4. Parcels one and three had surface-mounted plank walkways when the restriction was conveyed in 1969. The Farbers now own parcel three. The Chatham zoning bylaw defines elevated walkways as “catwalks.” The town allows catwalks by special permit, within certain dimensional limitations, as long as the “proposed structure will not be detrimental to safety on waterways, preservation of water quality, ease of access to waterways, equity of interest in utilizing waterways, and the protection of the aesthetic values of the [t]own.”
5. With the surface-mounted plank walkway, the marsh grass could not grow because the walkway “scoured” the marsh land with each tidal cycle. That the agencies and departments approved the replacement of the plank walkway with an elevated walkway arguably comports with current coastal wetland regulations. See 310 Code Mass. Regs. § 10.32 (1997). The Land Court judge found that “[c]urrent wetlands regulations do not allow installation of a surface-mounted plank walkway like the one that crossed parcel 1 from 1969 to 1996; the elevated walkway, by contrast, allows marsh grass to grow beneath it.”
6. The owners of parcel two, the McAdamses, built a new footbridge and walkway in 1998, without obtaining the necessary permits or notifying the Foundation. Following an order of the Chatham building commissioner, affirmed by the town's zoning board of appeals, the McAdamses removed the bridge and walkway.
7. In fact, the conservation restriction did not specifically refer to the scenic or aesthetic condition of the land.

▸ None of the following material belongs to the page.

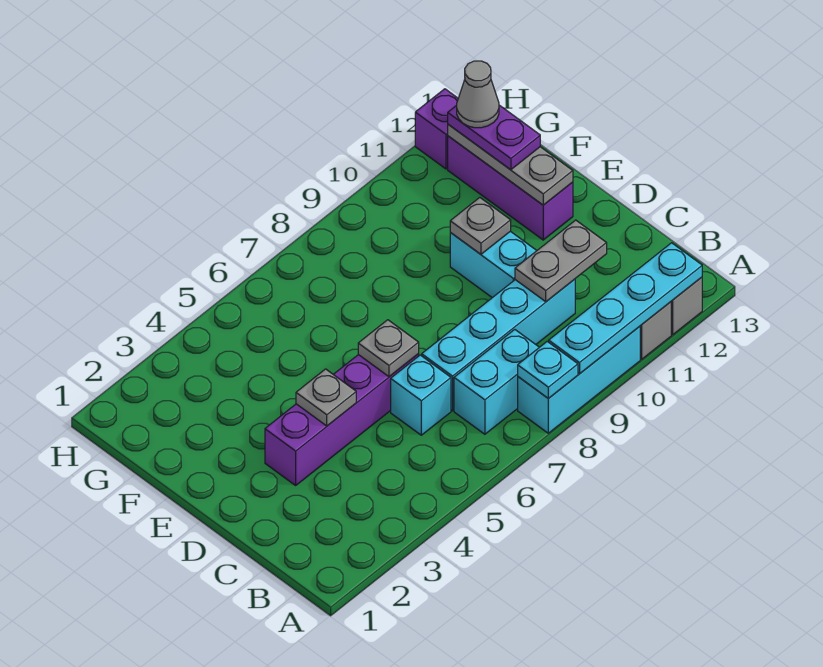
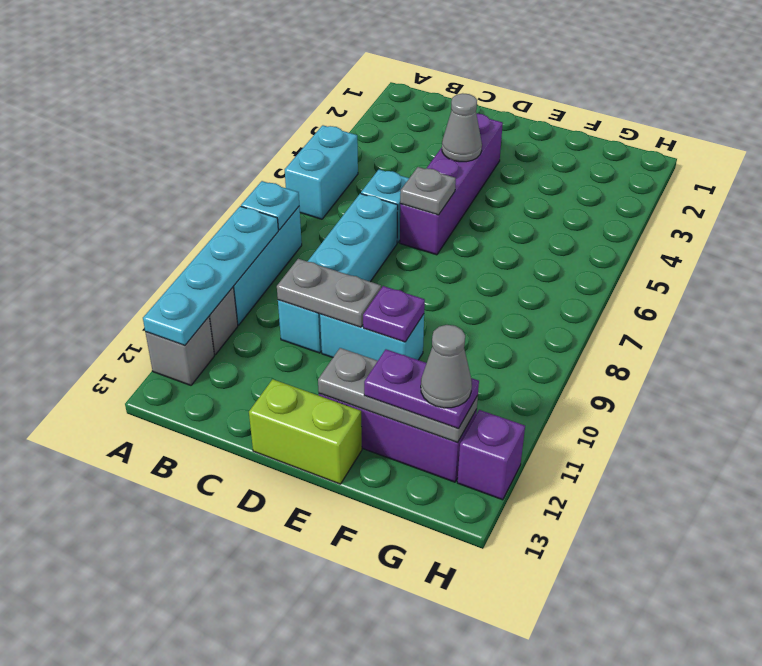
cyan brick B7:B8 level 1 -> cyan brick A5:A6 level 1
grey plate C10:C11 level 2 -> grey plate C10:D10 level 2
grey plate D4 level 2 -> grey cone D4 level 2
none -> lime brick D13:E13 level 1
grey plate E10 level 2 -> purple plate E10 level 2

Rather, aesthetic considerations are contained in the zoning bylaw provision regarding special permits for catwalks. See note 4, supra. The conservation restriction referred to “preserving the premises as nearly as may be in the natural state in which they now are.”

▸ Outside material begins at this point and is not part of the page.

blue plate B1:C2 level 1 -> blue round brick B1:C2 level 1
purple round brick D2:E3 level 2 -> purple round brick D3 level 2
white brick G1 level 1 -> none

8. The Farbers also contend that the clause referring to the right to pass and repass constituted an exception to the grant of the restriction, rather than a reservation of rights. “The operation of an exception is to retain in the grantor some portion of his former estate, which by the exception is taken out of, or excluded from, the grant; and whatever is thus excepted remains in him as of his former title because it is not granted.” Wood v. Boyd, 145 Mass. 176, 179, 13 N.E. 476 (1887). A reservation, on the other hand, “vests in the grantor some new right or interest not before existing in him.” Ibid. The Farbers claim, therefore, that their right to pass and repass on the property is not affected by the prohibition on structures and it was not necessary for the grantor to explicitly reserve the right to make reasonable repairs or improvements to the walkway. We conclude that the language in the conveyance referring to the right to pass and repass did not constitute an exception or a reservation of rights. The plain purpose of the language was not to reserve a new right in the grantor, or to except a portion of the grant, but rather to recognize the continuing right of the landowner to pass over his or her property. Cf. Burritt v. Lilly, 40 Mass.App.Ct. 29, 32-33, 661 N.E.2d 102 (1996) (right to pass and repass in grant merely provided specific assurance of right of enjoyment without trespassing).

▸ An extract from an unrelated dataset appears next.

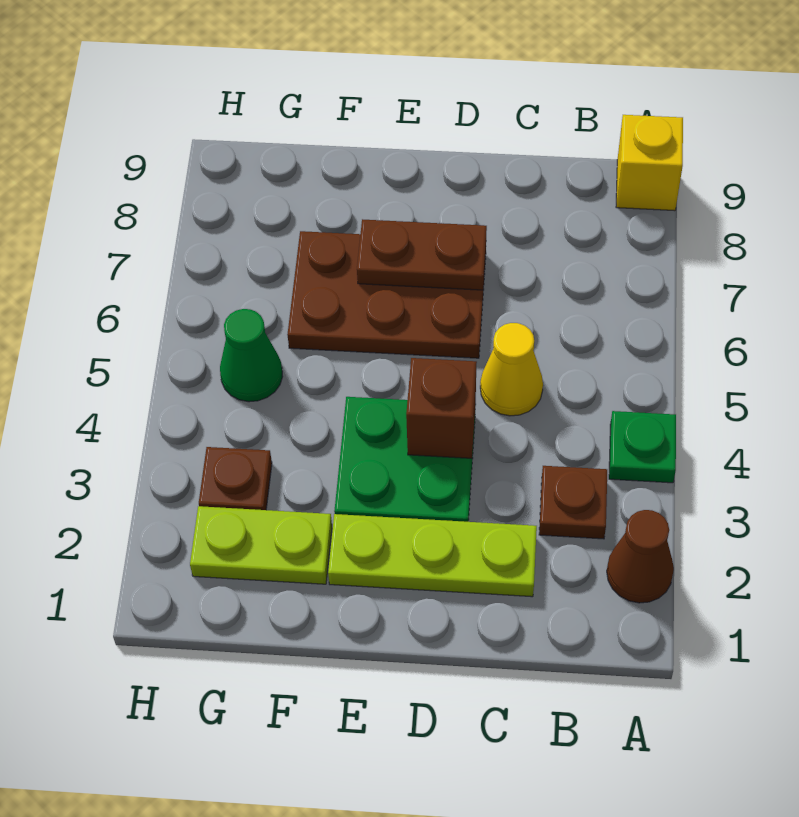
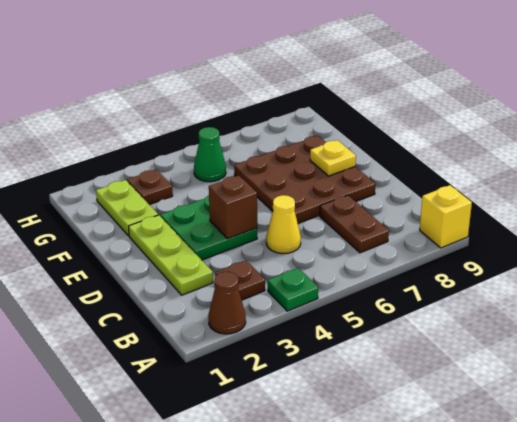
brown plate D6:F7 level 1 -> brown plate D6:F8 level 1
brown plate D7:E7 level 2 -> brown plate B7:C7 level 1
none -> yellow plate E8 level 2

9. The record on appeal does not include the reasoning relied upon by these authorities. We instead rely upon the Land Court judge's findings of fact. In addition, the decision by the board of appeals states that an elevated walkway would have “less of an impact on the environment, that is, the marsh vegetation, than the existing plank walk.”
10. The record suggests that the tidal pattern in Chatham Harbor has changed since 1969. Cf. Guillet v. Livernois, 297 Mass. at 340, 8 N.E.2d 921 (right to make reasonable repairs and improvements is more clearly established “where without improvement the way is impassable and useless”).